STUDY TEXT:
--- START ---
A Cost-Effective Way to Save Mothers’ Lives

Each year, maternal mortality is responsible for 530,000 deaths worldwide, the majority of which are caused by obstetric hemorrhage. In 2003, Dr. Suellen Miller, a professor at the University of California San Francisco and the director of UCSF’s Safe Motherhood Project, and a team of researchers decided to do something about this problem. Together, they came up with LifeWrap (generically known as the non-pneumatic anti-shock garment), a simple device that acts as a full-body tourniquet to stop bleeding in new mothers suffering from obstetric hemorrhage. With its low-cost, high-impact design, the LifeWrap device has great potential to improve maternal health in developing nations.

The LifeWrap itself is made of neoprene, fastened with Velcro, and is wrapped around a patient’s legs and torso in order to squeeze oxygenated blood back into the heart, lungs and brain. After basic training, any medical practitioner can use the LifeWrap technology to treat patients when needed. Importantly, the LifeWrap can be transferred from one patient to the next with minimal transition time. Dr. Miller’s team began conducting randomized clinical trials in 2007 in 3 sites across Zambia and Zimbabwe. The team hopes to be finished in the next two years in order to organize its findings and present the data to the World Health Organization.

Priced at $295, the LifeWrap serves as a low-cost life-saving device capable of serving both developed and developing nations. Early non-random trials and results from Egypt and Nigeria suggest that the device can cut blood loss from obstetric hemorrhage in half, and most importantly, it has reduced the rate of maternal death by 40 to 60 percent. Already, the LifeWrap is being use in several countries, including India, Bangladesh, Tanzania and Peru, and the LifeWrap team reports that over 6,000 mothers have benefited from the technology.
--- END ---
Collected data:
--- START ---
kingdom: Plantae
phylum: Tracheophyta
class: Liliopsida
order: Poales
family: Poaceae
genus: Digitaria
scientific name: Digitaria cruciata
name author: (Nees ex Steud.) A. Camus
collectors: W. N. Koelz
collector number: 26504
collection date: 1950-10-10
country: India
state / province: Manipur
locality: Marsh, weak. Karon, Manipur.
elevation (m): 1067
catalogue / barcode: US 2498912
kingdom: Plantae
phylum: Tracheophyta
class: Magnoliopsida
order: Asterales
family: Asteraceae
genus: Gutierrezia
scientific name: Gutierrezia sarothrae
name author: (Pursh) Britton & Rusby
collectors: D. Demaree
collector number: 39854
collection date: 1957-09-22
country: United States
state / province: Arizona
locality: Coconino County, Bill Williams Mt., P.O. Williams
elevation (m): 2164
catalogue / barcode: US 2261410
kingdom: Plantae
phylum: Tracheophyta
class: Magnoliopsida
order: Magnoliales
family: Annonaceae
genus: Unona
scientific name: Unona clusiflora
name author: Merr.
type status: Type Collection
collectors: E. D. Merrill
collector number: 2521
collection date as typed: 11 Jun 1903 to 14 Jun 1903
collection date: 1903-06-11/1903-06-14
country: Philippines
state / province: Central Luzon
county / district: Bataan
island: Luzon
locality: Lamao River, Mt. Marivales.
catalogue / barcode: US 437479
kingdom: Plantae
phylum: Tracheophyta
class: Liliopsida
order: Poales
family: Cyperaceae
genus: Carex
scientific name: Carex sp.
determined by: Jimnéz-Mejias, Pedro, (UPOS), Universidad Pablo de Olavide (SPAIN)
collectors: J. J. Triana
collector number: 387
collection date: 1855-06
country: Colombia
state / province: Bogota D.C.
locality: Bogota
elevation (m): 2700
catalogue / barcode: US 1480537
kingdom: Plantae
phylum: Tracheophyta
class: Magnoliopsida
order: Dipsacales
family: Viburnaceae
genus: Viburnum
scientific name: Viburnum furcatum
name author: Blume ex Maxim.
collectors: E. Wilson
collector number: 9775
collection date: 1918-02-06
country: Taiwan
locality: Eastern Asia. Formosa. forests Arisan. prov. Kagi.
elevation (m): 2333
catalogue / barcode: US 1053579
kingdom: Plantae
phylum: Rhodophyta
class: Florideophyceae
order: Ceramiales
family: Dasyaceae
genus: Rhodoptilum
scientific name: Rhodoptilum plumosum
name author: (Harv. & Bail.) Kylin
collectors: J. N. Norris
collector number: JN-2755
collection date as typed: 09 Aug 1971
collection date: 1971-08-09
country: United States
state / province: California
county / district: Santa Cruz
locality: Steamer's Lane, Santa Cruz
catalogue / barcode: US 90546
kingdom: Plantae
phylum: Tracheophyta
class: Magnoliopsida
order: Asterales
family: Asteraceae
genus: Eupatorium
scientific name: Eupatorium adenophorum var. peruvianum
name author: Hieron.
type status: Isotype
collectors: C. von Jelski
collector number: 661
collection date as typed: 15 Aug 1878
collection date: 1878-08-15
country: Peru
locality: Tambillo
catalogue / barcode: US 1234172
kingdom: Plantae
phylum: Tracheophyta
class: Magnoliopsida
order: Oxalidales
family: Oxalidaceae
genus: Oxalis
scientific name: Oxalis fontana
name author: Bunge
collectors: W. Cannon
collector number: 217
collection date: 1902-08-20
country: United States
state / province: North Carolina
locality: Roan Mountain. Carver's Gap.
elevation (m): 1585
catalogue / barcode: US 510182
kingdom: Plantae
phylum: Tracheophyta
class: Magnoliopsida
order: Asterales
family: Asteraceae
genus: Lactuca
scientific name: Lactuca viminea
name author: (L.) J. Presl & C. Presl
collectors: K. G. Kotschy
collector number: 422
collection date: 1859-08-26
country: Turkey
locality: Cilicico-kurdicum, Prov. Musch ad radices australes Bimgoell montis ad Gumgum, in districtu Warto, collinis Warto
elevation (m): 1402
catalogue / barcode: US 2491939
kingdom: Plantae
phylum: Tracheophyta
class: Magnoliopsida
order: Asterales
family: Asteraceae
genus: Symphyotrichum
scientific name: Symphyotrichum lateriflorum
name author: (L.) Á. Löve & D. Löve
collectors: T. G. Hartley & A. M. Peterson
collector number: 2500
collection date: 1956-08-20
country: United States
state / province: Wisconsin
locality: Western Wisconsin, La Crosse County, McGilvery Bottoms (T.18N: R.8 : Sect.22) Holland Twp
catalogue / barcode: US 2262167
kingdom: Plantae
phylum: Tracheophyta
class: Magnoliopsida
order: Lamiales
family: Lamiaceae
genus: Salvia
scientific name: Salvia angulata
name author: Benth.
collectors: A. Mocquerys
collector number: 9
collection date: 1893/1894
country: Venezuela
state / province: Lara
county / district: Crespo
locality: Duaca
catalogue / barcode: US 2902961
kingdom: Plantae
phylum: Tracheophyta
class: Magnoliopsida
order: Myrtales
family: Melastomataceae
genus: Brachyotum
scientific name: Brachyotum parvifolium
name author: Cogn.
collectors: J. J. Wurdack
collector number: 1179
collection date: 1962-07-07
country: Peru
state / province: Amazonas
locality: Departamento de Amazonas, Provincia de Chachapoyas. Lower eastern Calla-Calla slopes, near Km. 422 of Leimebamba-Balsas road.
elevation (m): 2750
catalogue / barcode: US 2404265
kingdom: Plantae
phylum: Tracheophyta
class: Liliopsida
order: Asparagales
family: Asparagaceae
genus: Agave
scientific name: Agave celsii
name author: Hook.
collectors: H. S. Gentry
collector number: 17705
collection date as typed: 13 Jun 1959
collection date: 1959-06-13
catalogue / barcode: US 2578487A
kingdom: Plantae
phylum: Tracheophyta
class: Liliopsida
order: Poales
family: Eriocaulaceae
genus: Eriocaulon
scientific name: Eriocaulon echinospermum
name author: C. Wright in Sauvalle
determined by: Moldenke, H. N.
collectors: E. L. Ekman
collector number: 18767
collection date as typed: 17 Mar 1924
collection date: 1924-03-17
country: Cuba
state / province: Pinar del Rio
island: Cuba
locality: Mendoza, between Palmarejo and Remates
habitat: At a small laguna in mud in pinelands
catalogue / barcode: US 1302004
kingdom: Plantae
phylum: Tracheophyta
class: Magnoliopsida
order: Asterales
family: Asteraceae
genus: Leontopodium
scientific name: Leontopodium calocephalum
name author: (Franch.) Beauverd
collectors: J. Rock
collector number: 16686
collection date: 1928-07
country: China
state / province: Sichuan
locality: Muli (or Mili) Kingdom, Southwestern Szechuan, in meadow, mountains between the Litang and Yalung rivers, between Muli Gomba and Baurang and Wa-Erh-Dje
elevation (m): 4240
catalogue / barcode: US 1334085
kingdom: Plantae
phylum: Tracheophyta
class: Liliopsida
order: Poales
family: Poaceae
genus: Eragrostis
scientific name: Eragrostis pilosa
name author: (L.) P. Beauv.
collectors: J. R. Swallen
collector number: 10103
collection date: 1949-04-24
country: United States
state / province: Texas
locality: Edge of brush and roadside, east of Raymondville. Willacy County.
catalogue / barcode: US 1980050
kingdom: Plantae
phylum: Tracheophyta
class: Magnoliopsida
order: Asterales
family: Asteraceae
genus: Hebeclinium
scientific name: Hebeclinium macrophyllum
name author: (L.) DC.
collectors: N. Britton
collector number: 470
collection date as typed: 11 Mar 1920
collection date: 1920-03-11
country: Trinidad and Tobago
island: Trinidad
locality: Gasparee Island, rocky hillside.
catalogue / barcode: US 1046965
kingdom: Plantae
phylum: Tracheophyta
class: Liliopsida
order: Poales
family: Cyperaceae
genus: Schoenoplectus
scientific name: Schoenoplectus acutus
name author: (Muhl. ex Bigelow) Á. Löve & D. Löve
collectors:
--- END ---
TO DO:
1. Answer these questions about the LifeWrap article:
(a) What material is the LifeWrap made of?
(b) In what year did Dr. Miller's team begin randomized clinical trials?
(c) What is the price of the LifeWrap?
2. Retype the stretch of the LifeWrap article from "The LifeWrap itself" through "World Health Organization.".
3. Write what comes next in the LifeWrap article, starting after its final sentence.
You won't need the lines to do any of this.

WRITTEN ANSWERS:
1.
(a) Neoprene
(b) 2007
(c) $295

2.
The LifeWrap itself is made of neoprene, fastened with Velcro, and is wrapped around a patient’s legs and torso in order to squeeze oxygenated blood back into the heart, lungs and brain. After basic training, any medical practitioner can use the LifeWrap technology to treat patients when needed. Importantly, the LifeWrap can be transferred from one patient to the next with minimal transition time. Dr. Miller’s team began conducting randomized clinical trials in 2007 in 3 sites across Zambia and Zimbabwe. The team hopes to be finished in the next two years in order to organize its findings and present the data to the World Health Organization.

3.
While the LifeWrap can help stop hemorrhaging, it is not a complete treatment in and of itself. Rather, the LifeWrap is designed to buy time for emergency treatment. One of the biggest barriers to effective treatment of obstetric hemorrhages in developing nations is the long delay between the occurrence of hemorrhage and the delivery of treatment—a delay that often proves fatal. The LifeWrap allows physicians to control bleeding before transporting the mother from a home birth or primary care location to a clinic.

The LifeWrap may have vast potential to save lives in developing countries that not only have high maternal death rates, but also lack access to advanced health technology and proper medical care. Following features with the New York Times and ABC, the LifeWrap has already received high-profile attention and sponsorship from groups like Pathfinder International, a global sexual and reproductive health-focused organization. In the next few years, Dr. Miller and her research team will complete clinical trials and begin working towards bringing the LifeWrap to more countries and more people, thereby working to lower maternal mortality rates worldwide.